Una vez, cuando era niño, en una de las tantas pichangas de fútbol que jugábamos con mis amigos, en plena calle, con un ojo puesto en el balón y el otro atento para correr a sacar las piedras que marcaban los improvisados arcos, si a un vehículo se le ocurría atravesar, inoportuno, por medio de nuestra cancha de asfalto, porque de ser pisadas por uno de los neumáticos, podían convertirse en peligrosos proyectiles que salían disparados contra alguna canilla indefensa o peor aún, contra alguno de los vidrios de las casas del vecindario, con las graves consecuencias no sólo materiales, sino también físicas o morales para alguno de los entusiastas jugadores, por parte del vecino damnificado, si es que lo llegaba a atrapar, tiré un centro. Y entonces el balón de plástico, que habíamos comprado en el almacén de la esquina minutos antes, luego de reunir entre todos, moneda a moneda, el dinero suficiente y que pinchamos con sutileza, con la espina de una de las acacias del barrio, para que no quedara tan lobo, fue impulsado por una inesperada ráfaga de viento que provocó que hiciera un extraño serpenteo aéreo, describiendo además una inverosímil parábola, que terminó colándose en la portería, a la espalda del impotente y atónito “arquero jugador”, que nada pudo hacer para evitar el gol.
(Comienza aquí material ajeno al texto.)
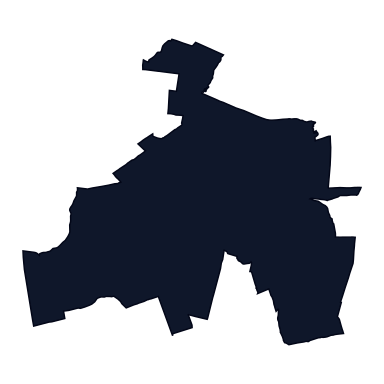 Bira, Neamt, Romania
{"feature_id": "2599482B54289612077221", "entity_name": "Bira", "entity_type": "district", "adm_level": 2, "iso_a3": "ROU", "parent_name": "Romania", "parent_adm1": "Neamt", "projection": "mercator", "projection_center": [27.049, 47.027], "detail": "fine", "context": "isolated", "style": "filled", "palette": "ink", "viewbox_px": 384, "rotation_deg": 0, "n_neighbors": 0, "source": "geoboundaries", "source_scale": "gbopen_adm2", "svg_char_len": 5913}
<svg xmlns="http://www.w3.org/2000/svg" viewBox="0 0 384 384"><path d="M343.5,333.5L342.6,330.5L342.3,329.8L341.1,325.8L339.4,319.6L339.0,318.8L337.4,316.7L341.3,302.4L340.5,302.2L340.8,301.0L341.4,299.3L342.6,295.7L345.2,287.4L348.4,277.8L349.7,273.3L353.0,263.5L353.4,259.9L353.9,251.0L354.4,245.9L354.5,243.8L355.2,237.3L353.1,237.1L339.4,237.2L335.5,237.1L335.4,233.2L333.7,223.9L333.1,223.6L333.0,223.3L332.2,220.6L332.1,219.2L332.0,218.8L330.7,218.0L330.1,217.1L329.9,216.7L329.7,215.4L328.5,212.8L328.3,212.2L327.6,208.5L326.7,207.0L325.2,205.6L322.7,204.4L318.6,201.5L318.0,201.2L313.9,200.5L312.4,199.7L309.9,198.9L310.4,198.5L312.2,198.3L314.9,198.7L318.6,199.0L320.8,199.4L324.3,199.7L326.2,200.1L327.2,200.5L327.7,200.4L328.7,199.7L329.9,199.7L330.9,199.0L331.6,199.2L333.3,198.4L338.0,196.9L339.7,195.7L340.4,195.5L346.9,195.5L350.7,195.0L355.6,195.0L356.6,195.2L357.5,194.7L358.3,193.6L359.1,191.7L360.3,189.4L361.0,187.5L359.2,187.4L354.5,187.5L350.0,187.9L346.7,187.9L340.1,187.6L328.6,188.2L328.2,187.8L330.1,165.3L330.5,156.5L330.7,147.4L330.4,142.3L330.2,136.2L328.7,136.3L327.0,136.8L322.3,138.5L315.8,140.5L315.3,140.8L314.8,137.2L315.6,136.8L317.7,135.0L318.0,134.4L317.9,133.3L317.7,133.0L316.6,131.7L316.1,130.8L315.3,131.3L315.2,131.7L315.2,132.1L315.9,132.7L315.9,132.9L315.0,133.0L314.3,133.3L313.7,133.0L313.6,132.7L314.1,131.7L314.1,131.3L313.9,131.2L313.4,131.3L313.1,131.1L313.0,130.6L313.4,129.4L313.4,128.9L313.2,128.7L312.5,128.5L312.3,127.9L313.2,126.9L312.6,126.7L312.5,126.3L313.4,126.0L313.5,125.7L313.1,124.3L313.4,124.1L314.2,123.9L314.2,123.7L314.2,123.4L315.1,123.1L315.4,122.6L315.4,122.4L315.2,122.2L312.1,121.5L311.4,121.1L309.0,121.4L307.1,122.0L306.0,121.9L303.7,121.2L302.6,120.4L300.3,120.3L297.8,119.1L296.3,118.8L294.3,118.8L291.4,119.1L289.8,118.8L289.0,118.8L287.7,119.0L282.5,119.3L277.3,119.9L271.9,120.2L269.6,120.1L266.5,119.6L262.3,118.2L256.5,116.0L244.3,110.8L235.7,107.9L223.2,102.4L219.9,101.3L217.4,100.1L201.7,93.3L201.9,92.4L202.3,92.0L202.6,91.9L203.3,92.2L203.8,91.7L204.0,91.3L204.5,91.2L204.8,90.8L205.0,90.7L205.2,90.8L205.4,91.4L205.6,91.5L206.0,91.2L206.1,90.7L205.7,90.4L204.6,90.7L204.1,90.5L204.0,90.2L204.9,90.0L204.9,89.8L204.6,89.1L204.6,88.8L204.9,88.8L205.5,89.4L205.8,88.6L206.0,88.5L206.7,89.2L207.0,88.8L207.4,88.4L207.0,87.8L208.5,87.5L208.7,86.9L208.6,86.7L208.0,86.1L208.1,84.9L209.2,83.8L210.2,82.6L210.9,80.7L212.7,77.9L212.6,76.3L212.8,75.4L213.2,74.3L213.4,73.4L213.7,70.3L214.1,69.6L216.0,67.1L217.5,64.8L218.5,62.7L219.7,61.8L220.6,60.5L220.9,59.5L220.9,58.1L221.0,57.3L221.2,57.0L222.3,56.3L223.4,54.9L195.6,42.4L192.7,45.7L191.5,45.9L182.7,43.0L176.8,40.8L171.9,39.3L170.8,40.9L170.4,41.0L169.6,40.6L168.3,40.8L164.6,43.9L162.9,45.9L162.3,47.5L161.6,50.2L161.2,51.3L160.4,52.3L157.9,52.3L157.1,52.8L155.2,55.4L153.9,56.7L151.8,58.2L149.9,59.4L149.0,60.0L148.8,60.9L148.7,62.0L147.8,61.9L145.9,61.3L143.4,59.9L143.3,60.2L143.2,61.8L142.7,65.2L142.8,67.7L142.8,69.5L145.4,69.6L153.4,70.6L179.1,73.8L176.4,91.3L169.4,90.4L168.4,108.7L167.9,113.6L170.7,113.7L174.0,114.3L175.8,115.0L180.2,115.2L183.1,115.6L182.7,118.1L181.6,123.2L182.0,123.9L181.9,124.9L181.6,125.3L177.8,127.8L176.4,129.1L174.9,129.6L166.8,135.7L165.0,136.7L164.2,137.5L163.7,137.8L163.0,137.8L162.2,138.5L161.6,138.6L160.2,138.6L157.6,138.1L153.9,136.7L153.1,136.5L152.9,135.9L152.7,133.9L147.9,137.0L147.5,137.4L145.7,138.4L142.9,140.3L141.2,141.7L138.0,143.9L144.3,149.9L145.5,150.8L143.6,152.4L140.0,155.0L138.5,155.8L137.3,156.8L136.8,157.4L134.4,159.3L133.7,159.7L132.0,160.1L127.7,163.1L126.1,164.6L119.9,168.6L119.6,168.9L118.2,170.0L117.4,170.4L113.1,173.4L114.9,175.5L115.4,176.4L116.8,177.9L118.2,179.1L120.9,182.1L120.9,182.3L119.2,182.7L118.6,183.0L118.1,183.5L114.6,183.8L108.5,185.2L102.0,186.4L92.4,188.0L88.3,188.9L88.0,189.1L77.4,187.8L77.5,188.7L77.5,190.0L77.4,190.8L76.6,192.2L76.6,195.1L76.5,196.1L76.2,196.7L73.9,200.9L73.0,203.6L72.0,205.5L70.8,207.1L69.9,208.8L69.7,210.0L69.9,210.8L71.0,213.2L71.1,214.1L70.6,216.1L70.7,220.3L70.6,221.8L69.7,225.0L69.9,231.5L69.7,232.5L69.2,234.0L67.8,236.7L65.3,240.4L62.8,242.4L59.9,245.5L58.0,247.2L56.6,247.9L53.0,248.5L50.6,250.8L49.6,251.4L47.9,251.8L46.0,252.4L43.2,252.5L41.7,252.9L39.8,253.7L39.4,254.6L39.4,255.3L37.4,253.6L35.8,252.7L33.9,252.3L23.0,250.9L23.3,257.4L24.4,269.5L32.7,320.5L33.7,326.1L48.9,322.1L51.8,321.8L64.8,318.5L63.5,311.1L68.8,310.4L78.1,308.0L80.5,308.3L84.7,307.0L89.2,305.3L91.8,304.1L94.7,301.8L97.1,298.4L98.7,297.7L101.0,296.9L104.5,297.0L105.8,296.5L106.6,296.4L110.5,296.5L111.4,296.7L113.8,296.2L117.9,299.0L120.6,301.5L121.9,303.7L126.2,307.9L133.9,304.8L137.6,303.7L138.2,303.3L144.0,301.4L147.5,299.7L148.4,299.6L149.5,299.1L150.8,298.9L158.3,296.4L172.6,335.7L172.8,333.7L192.1,327.6L192.0,325.1L188.2,314.7L188.3,314.6L195.4,316.5L207.2,319.3L207.6,318.2L212.7,297.6L213.5,294.9L220.5,268.6L221.3,263.1L222.7,259.5L224.1,250.2L224.6,250.3L227.0,251.8L227.4,252.4L227.6,253.3L227.9,253.6L237.1,256.4L236.9,257.7L237.0,258.5L238.0,259.6L238.1,260.3L238.6,260.8L240.1,261.5L241.2,262.2L242.5,263.6L243.3,264.0L244.2,264.0L247.2,263.5L249.2,263.3L250.0,262.8L251.0,261.8L251.5,262.5L251.3,265.4L249.9,271.5L251.2,271.6L251.8,272.6L255.1,283.8L256.5,287.7L256.1,287.7L256.0,288.1L256.6,288.9L257.1,290.6L257.8,291.8L257.9,292.7L257.6,293.6L268.8,288.9L270.7,294.5L270.9,295.3L272.1,297.1L273.4,300.6L274.0,304.4L274.6,306.2L275.0,307.8L276.1,311.3L277.9,309.2L278.5,309.3L278.3,315.1L277.7,318.0L277.8,319.5L278.1,320.6L278.7,321.6L279.1,325.9L280.1,329.4L280.4,331.5L280.3,332.2L280.6,332.7L282.4,336.5L283.3,339.2L283.4,340.3L284.3,342.1L284.7,342.7L286.3,343.1L288.9,344.7L297.4,342.9L303.9,341.9L306.1,341.3L308.2,341.6L308.8,341.4L309.6,340.6L318.2,337.8L320.4,337.6L321.9,337.1L322.9,337.4L325.4,337.1L327.0,336.8L329.2,336.0L330.8,335.3L333.6,335.0L334.6,334.6L337.1,334.2L343.5,333.5Z" fill="#0f172a" stroke="#020617" stroke-width="1.5"/></svg>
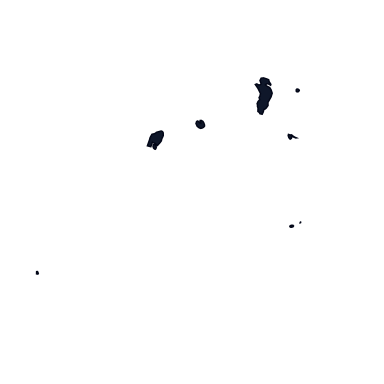 outline of Temotu, rotated 113°
{"feature_id": "SLB-1934", "entity_name": "Temotu", "entity_type": "Province", "adm_level": 1, "iso_a3": "SLB", "parent_name": "Solomon Islands", "parent_adm1": "", "projection": "orthographic", "projection_center": [166.516, -11.046], "detail": "fine", "context": "isolated", "style": "filled", "palette": "ink", "viewbox_px": 384, "rotation_deg": 113, "n_neighbors": 0, "source": "natural_earth", "source_scale": "10m", "svg_char_len": 1967}
<svg xmlns="http://www.w3.org/2000/svg" viewBox="0 0 384 384"><g transform="rotate(113 192 192)"><path d="M93.4,160.0L92.5,161.1L92.1,162.8L88.8,164.1L87.8,165.1L86.2,165.8L85.2,166.6L83.5,166.5L82.9,166.6L80.6,165.7L79.5,166.6L78.7,167.2L77.7,166.9L74.6,167.4L70.9,171.7L68.3,175.7L67.2,174.6L67.4,172.2L66.4,170.9L65.3,170.7L62.8,173.0L60.2,172.8L59.0,170.7L58.7,167.2L58.7,165.3L60.3,164.1L61.1,162.9L62.1,161.5L63.0,161.4L62.6,164.5L63.9,166.0L64.7,166.2L65.2,165.0L65.3,163.7L65.5,161.3L67.0,159.2L69.7,156.8L73.6,156.4L79.9,157.1L82.7,155.8L85.8,156.5L87.3,157.3L87.5,157.7L87.9,158.1L90.5,157.7L93.0,157.8L93.4,160.0ZM161.6,244.9L161.8,246.2L161.7,247.9L166.4,247.6L166.9,251.1L160.4,251.5L158.5,251.8L157.0,251.7L154.5,251.4L153.2,249.6L152.2,248.6L151.0,248.1L150.5,247.5L149.0,245.6L147.9,244.2L147.9,242.8L148.6,241.8L149.5,241.3L151.3,240.5L152.9,240.5L154.9,240.6L156.9,240.2L159.0,240.7L162.7,242.0L161.6,244.9ZM129.5,212.9L127.4,215.1L126.8,215.1L125.9,215.3L125.2,215.2L124.5,214.7L124.5,214.1L124.5,213.3L125.0,212.7L125.3,212.1L125.2,210.8L124.0,211.6L123.0,212.4L122.5,211.6L122.7,209.6L123.9,208.0L125.5,206.6L126.6,206.2L128.0,206.7L129.3,207.8L130.1,209.0L130.1,210.7L129.5,212.9ZM102.6,121.6L103.9,121.5L105.0,122.3L104.2,124.0L102.5,125.5L101.3,125.7L101.2,124.4L101.3,123.2L100.7,123.2L100.5,122.6L101.1,120.7L101.4,118.8L101.4,117.1L101.7,117.6L101.7,121.9L102.3,121.7L102.6,121.6ZM167.0,242.5L167.1,243.3L166.5,244.7L165.1,245.8L163.6,246.0L163.0,245.0L163.4,243.5L164.6,242.4L166.2,242.2L167.0,242.5ZM57.9,135.7L57.1,136.0L56.4,135.8L55.9,134.9L56.0,133.9L56.2,133.3L56.7,132.9L58.0,133.2L58.8,134.4L58.6,135.3L57.9,135.7ZM183.9,87.7L183.2,86.1L183.6,85.3L184.5,85.4L185.5,86.5L185.9,87.7L185.6,88.4L184.9,88.5L183.9,87.7ZM326.9,301.7L327.8,301.8L328.1,303.1L327.4,303.4L326.0,303.9L325.6,303.1L326.3,302.4L326.9,301.7ZM176.7,80.3L177.8,80.1L178.1,80.4L177.8,80.5L176.7,80.3Z" fill="#0f172a" stroke="#020617" stroke-width="1.5"/></g></svg>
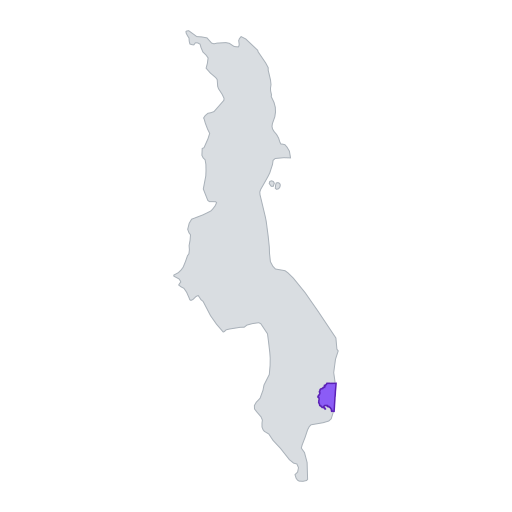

Los compañeros entonces, medio que me felicitaban, mientras que los contrincantes circunstanciales, medio que se quejaban, porque todos coincidían, con la burla y la mofa fraternal, propia de los amigos de la infancia, que ese gol me había salido de pura chiripa.
Muchos años, estudios, lecturas, escritos y viajes después, en un empingorotado encuentro internacional de no me acuerdo qué tema, en un salón con esponjosa alfombra de muro a muro, traducción simultánea, exquisiteces de toda índole a la hora del café, que bien podrían haber contribuido a saciar el hambre por un mes de varios cientos de niños necesitados en el tercer mundo y tan melifluos como ampulosos discursos de los organizadores, sobre el modo en que las conversaciones que allí tuvieran lugar, probablemente terminarían contribuyendo a transformar el mundo tal y como lo conocíamos hasta ese instante, hice uso de la palabra. Y entonces relaté, con tono, aires y actitud doctoral, como se esperaba que lo hiciera en una tribuna tan selecta como aquella, que una de mis investigaciones, planificada rigurosamente bajo los cánones del sagrado y cartesiano método científico, había sido impulsada por una inesperada variable que provocó que las unidades de estudio, adoptaran un extraño comportamiento, describiendo su gráfico una inverosímil parábola, que terminó generando una conclusión que dejó perplejo y atónito a los Directivos de mi Centro de Estudio, que nada pudieron hacer para evitar su publicación. Mis compañeros entonces, medio que me felicitaban, mientras que los contrincantes inveterados, propios de la vida intelectual, medio que se quejaban, porque todos coincidían con la burla y la mofa propia de los colegas de profesión, que esos resultados me habían salido por una mera serendipia.
Hoy que necesitaba exorcizar una mala racha, encontrar un paño en el que enjugar mis lágrimas, una fuente de desahogo, un espacio de catarsis para recuperar el ánimo y el temple, perdido en medio del tráfago pandémico, laboral, político y familiar de intensas y amargas semanas, me puse a escribir. Y entonces las palabras impulsadas por una inesperada ráfaga de inspiración, hicieron un extraño serpenteo desde el teclado, describiendo una inverosímil parábola retórica, que terminó colándose en el papel, ante la mirada impotente y atónita de este escritor, que nada pudo hacer para evitar el relato que se exhibe ante sus ojos. Los lectores entonces, probablemente medio que me felicitarán, medio que me criticarán, porque todos probablemente coincidirán, con la burla y la mofa, propia de los asiduos bibliómanos, que este escrito me habrá salido, híbrido, entre chiripa y serendipia, como suele ser la vida.